Ok. Found out how to highlight sourcecode properly for Wrodpress. Both posts have been updated.

btw is there anything equivalent to NetBeans’s “Swing GUI Builder” for Eclipse ?
I found JFormDesigner, but its commercial.
Is WindowBuilder Pro good ?

Eclipse has it’s own Gui Builder now. Works for SWT or Swing (And some GWT magic too afair).
Imho the NetBeans’s one is faster, the one in Eclipse is kinda slow on a lot of GUI-Elements (could be my laptop tho).

The netbeans gui builder (Matisse) has a very nice UI, but the code it generates is unmaintainable. Eclipse’s old VE had much nicer generated code, but the builder interface itself was a disaster. I don’t know about the code output of WBP, but it has to be better than Matisse.

Swing has been completely superseded by JavaFX already. Why would you work on new tutorials on Swing at this point?

It still makes sense to use Swing as a shim to a bare-bones canvas or OpenGL context, but actually doing menus and Swing components in a non-legacy codebase doesn’t make sense any more.

Not entirely, JavaFX is still lacking useful GUI components and on top of that: it is lacking a solid documentation base (quickly growing though). Swing still has its uses, even if they quickly reduce to “quick & dirty” kind of stuff.

As to why: I guess it is “because I can”.
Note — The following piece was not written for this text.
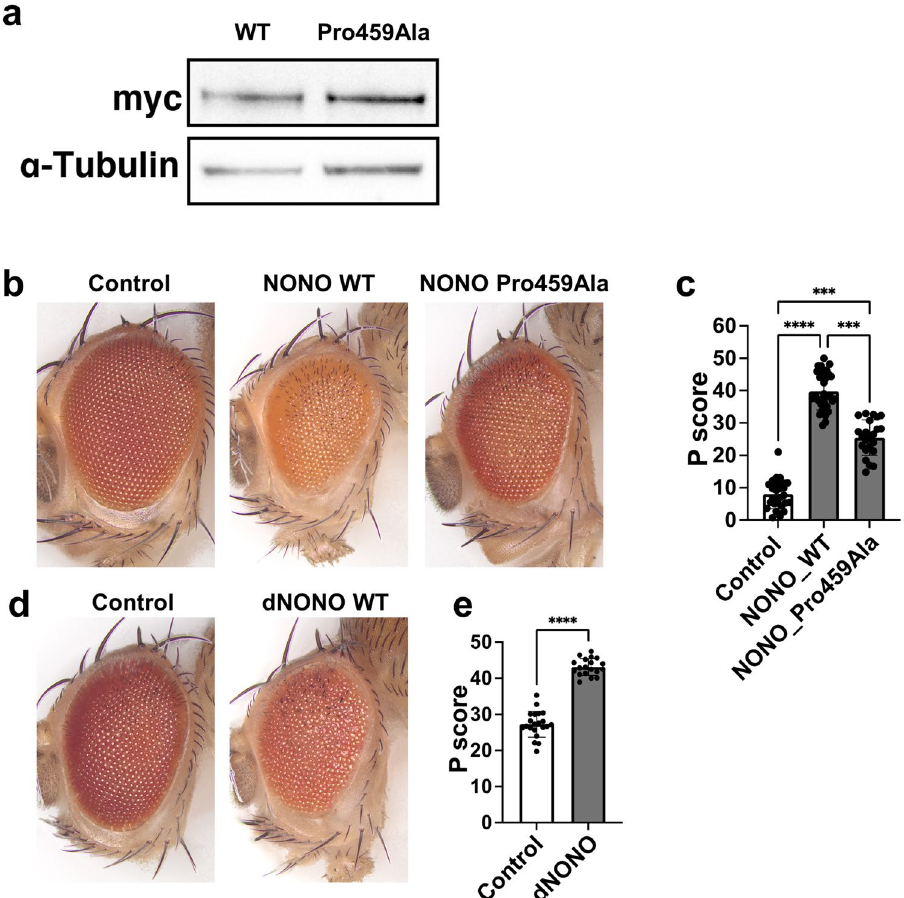
Figure 2. Functional evaluation of NONO variant in Drosophila. ( a ) Western blotting confirmed the expression of the NONO WT and the Pro459Ala variant. Myc-NONO WT or Myc-NONO Pro459Ala was expressed throughout Drosophila bodies and detected with anti-Myc antibody. Anti-α-tubulin was used as a loading control where indicated. ( b ) Representative bright-field microscope images of fly eyes displaying eye-specific ectopic expression of Myc-NONO WT and Myc-NONO Pro459Ala using the GMR-Gal4 driver, reared at 20 °C. ( c ) Quantification results of the phenotypic scores in control ( n = 29), Myc-NONO WT ( n = 32), and Myc-NONO Pro459Ala ( n = 23). Data represent the mean ± SD. Statistical comparisons were conducted using nonparametric ANOVA (Kruskal–Wallis test) followed by Dunn’s multiple comparisons test. n.s.: not significant. *** P < 0.001, **** P < 0.0001. ( d ) The fly eyes displaying eye-specific overexpression of nonA using the GMR-Gal4 driver, reared at 29 °C. ( e ) Quantification results of the phenotypic scores in control ( n = 21) and nonA ( n =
What useful GUI components is JavaFX lacking? It seems to have all the basics. I wrote a JavaFX app and the API docs seemed fine. There is a dearth of code examples on the Internet, of course.

Part of this is also an exercise for me in writing. I know Swing a lot better than JavaFX. I also haven’t been following that JavaFX has been brought into Java 7 as part of desktop UI. I thought it was still just for web UIs. So once I finish the Swing part I am going to write it in JavaFX so I can learn the ins and outs of JavaFX.

Idk. I feel like javaFX is just reinventing the wheel to run a little better. If people already know how to use Swing to do all sorts of thing, why switch to javaFX? Is it that much of performance/work flow boost?

Strictly speaking, it’s shipped with Oracle’s Java, but not planned to be a core part of Java SE until Java 9. Swing isn’t going anywhere (possibly in both senses! :wink: ) for a while.

Actually after making that statement (that’s the way to do it - first moan and then verify) I was checking over the JavaFX 2.2 docs and I must say it looks pretty complete now. I was leaning on my memories of JavaFX 2.0 to be honest.